Originally posted by Paul Bonham
Originally posted by Paul Bonham
Originally posted by Paul Bonham
GM Joel Benjamin gave out the awards and after the ceremony we went out together to a nearby pub. Joel was employed by IBM and was part of the original deep blue team that defeated a hapless Garry Kasparov in 1997. He had given a talk that night on the controversy surrounding that event. I remember walking to the pub with him and I told him about research I had been working on to use Genetic Algo's on parallel computers to self train a chess engine. I had downloaded the source code to a chess program called crafty and had also downloaded source code a GA used for solving the knapsack problem in 1994(!). I had mentioned that some degree of success with this technique had been used with backgammon.

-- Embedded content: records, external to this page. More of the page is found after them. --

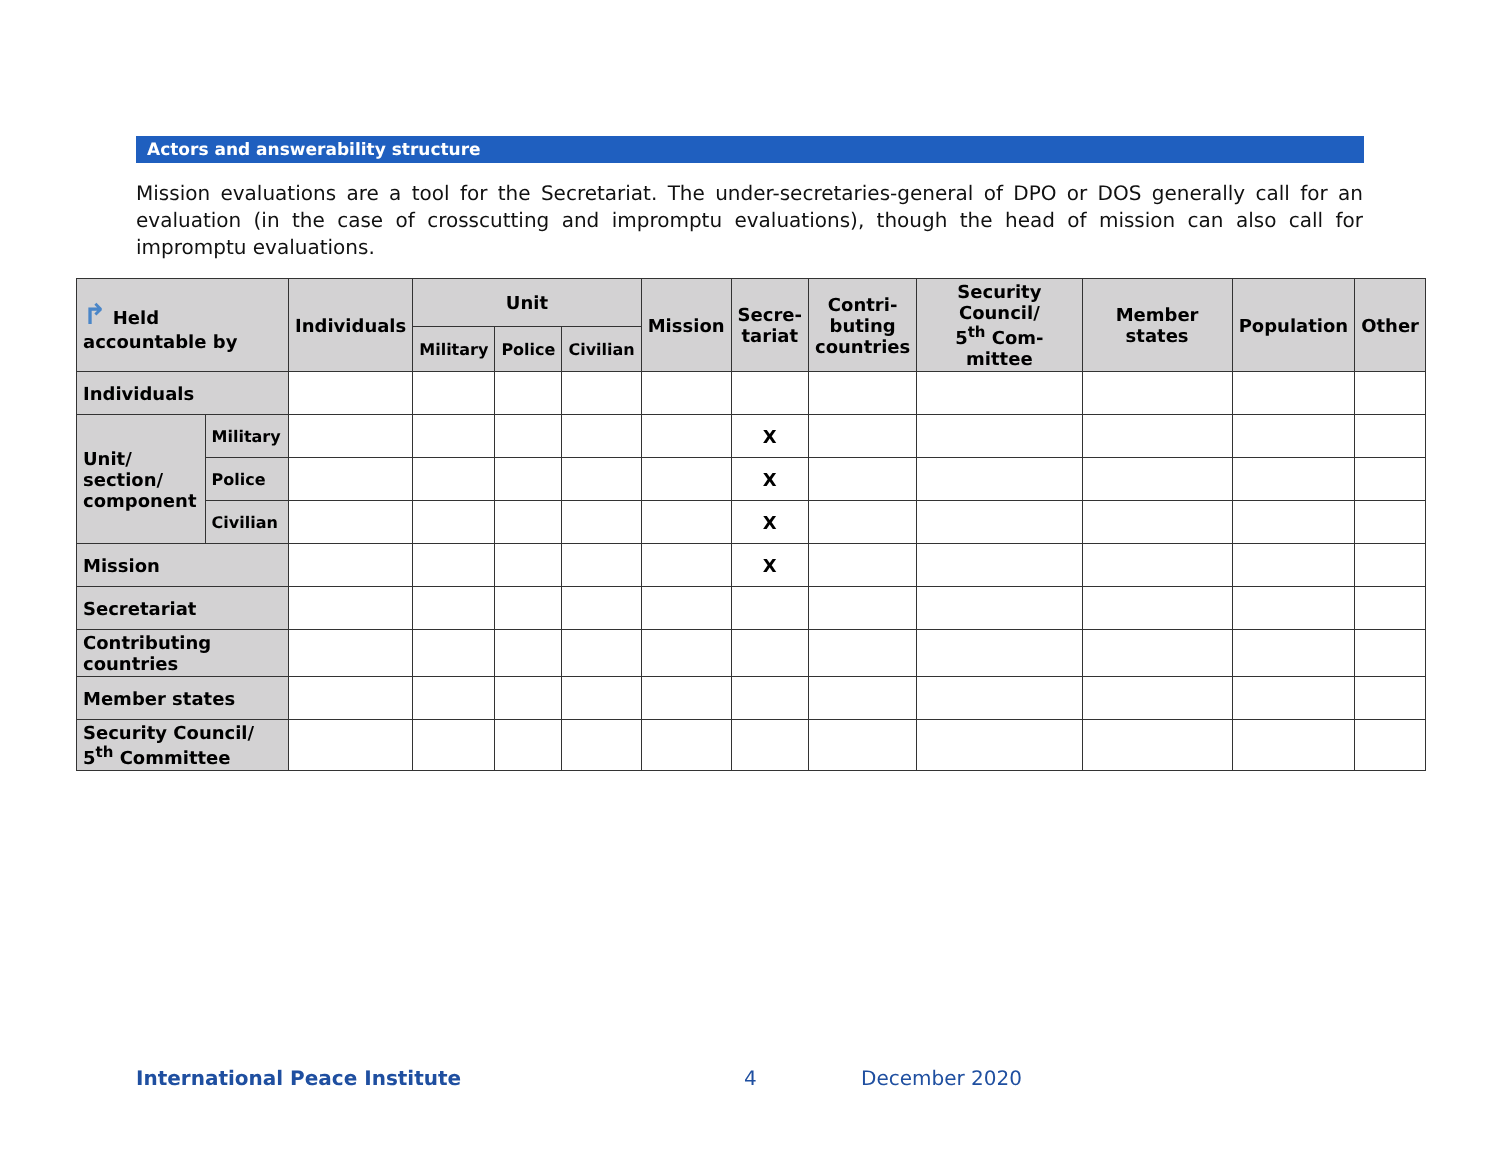Actors and answerability structure
Mission evaluations are a tool for the Secretariat. The under-secretaries-general of DPO or DOS generally call for an evaluation (in the case of crosscutting and impromptu evaluations), though the head of mission can also call for impromptu evaluations.
| ↱ Held accountable by | | Individuals | Unit | | | Mission | Secre- tariat | Contri- buting countries | Security Council/ 5<sup>th</sup> Com- mittee | Member states | Population | Other |
| --- | --- | --- | --- | --- | --- | --- | --- | --- | --- | --- | --- | --- |
| | | | Military | Police | Civilian | | | | | | | |
| Individuals | | | | | | | | | | | | |
| Unit/ section/ component | Military | | | | | | X | | | | | |
| | Police | | | | | | X | | | | | |
| | Civilian | | | | | | X | | | | | |
| Mission | | | | | | | X | | | | | |
| Secretariat | | | | | | | | | | | | |
| Contributing countries | | | | | | | | | | | | |
| Member states | | | | | | | | | | | | |
| Security Council/ 5<sup>th</sup> Committee | | | | | | | | | | | | |
International Peace Institute 4 December 2020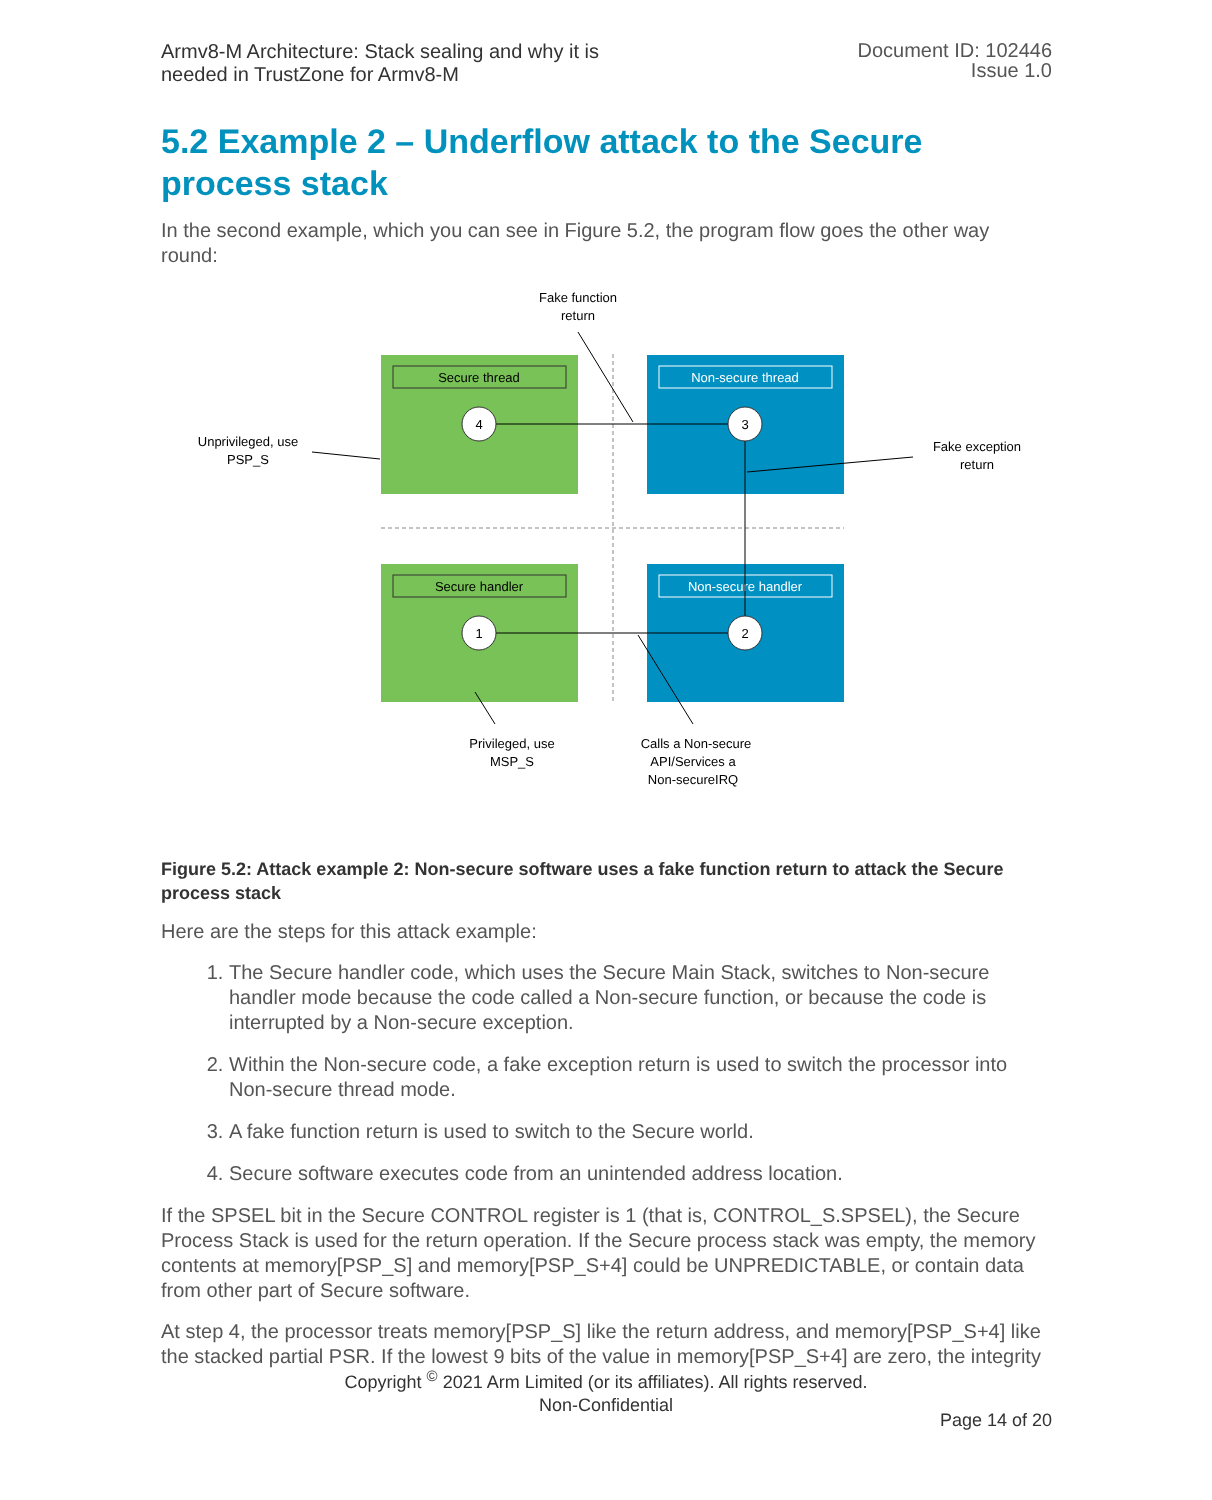Armv8-M Architecture: Stack sealing and why it is
needed in TrustZone for Armv8-M
Document ID: 102446
Issue 1.0
5.2 Example 2 – Underflow attack to the Secure process stack
In the second example, which you can see in Figure 5.2, the program flow goes the other way round:
Secure thread
Non-secure thread
Secure handler
Non-secure handler
4
3
1
2
Fake function
return
Unprivileged, use
PSP_S
Fake exception
return
Privileged, use
MSP_S
Calls a Non-secure
API/Services a
Non-secureIRQ
Figure 5.2: Attack example 2: Non-secure software uses a fake function return to attack the Secure process stack
Here are the steps for this attack example:
1. The Secure handler code, which uses the Secure Main Stack, switches to Non-secure handler mode because the code called a Non-secure function, or because the code is interrupted by a Non-secure exception.
2. Within the Non-secure code, a fake exception return is used to switch the processor into Non-secure thread mode.
3. A fake function return is used to switch to the Secure world.
4. Secure software executes code from an unintended address location.
If the SPSEL bit in the Secure CONTROL register is 1 (that is, CONTROL_S.SPSEL), the Secure Process Stack is used for the return operation. If the Secure process stack was empty, the memory contents at memory[PSP_S] and memory[PSP_S+4] could be UNPREDICTABLE, or contain data from other part of Secure software.
At step 4, the processor treats memory[PSP_S] like the return address, and memory[PSP_S+4] like the stacked partial PSR. If the lowest 9 bits of the value in memory[PSP_S+4] are zero, the integrity
Copyright <sup>©</sup> 2021 Arm Limited (or its affiliates). All rights reserved.
Non-Confidential
Page 14 of 20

His reply was "and so???" I said to him "that when you have a methodology that employs random tries and via trial and error that evolves a solution ,that more closely resembles true AI then the mechanical brute force approach together with preprogrammed evaluation functions used by chess engines." I was mildly surprised at the time at his skepticism. My idea was that if you had enough computers in parallel you might be able to make the thing work. Of course the break through was effectively marrying a GA (MTCT) to a NN and learn via testing patterns rather then move by move. Go programming language was another helpful creation (2007) that makes it easier to spawn of separate threads on separate CPU's, in paralell you simply add the statement GO but I digress.
My point is that although all those years ago this was considered to be a very wild idea but, there was evidence that GA's work in areas like robots that taught themselves to walk or as mentioned backgammon. So even by your definition I am more of a fan of "out of the box" thinking then you might think but I am a fan of ideas being supported by at least some evidence.
Jeff Bezos's vision was supported by evidence of rapid acceleration of revenues . It was obvious to many that ironing out the economics of fulfillment was only a matter of time as evidenced by the billions of dollars of investment poured into the company both in the form of debt and equity by many who agreed with his out of the box vision.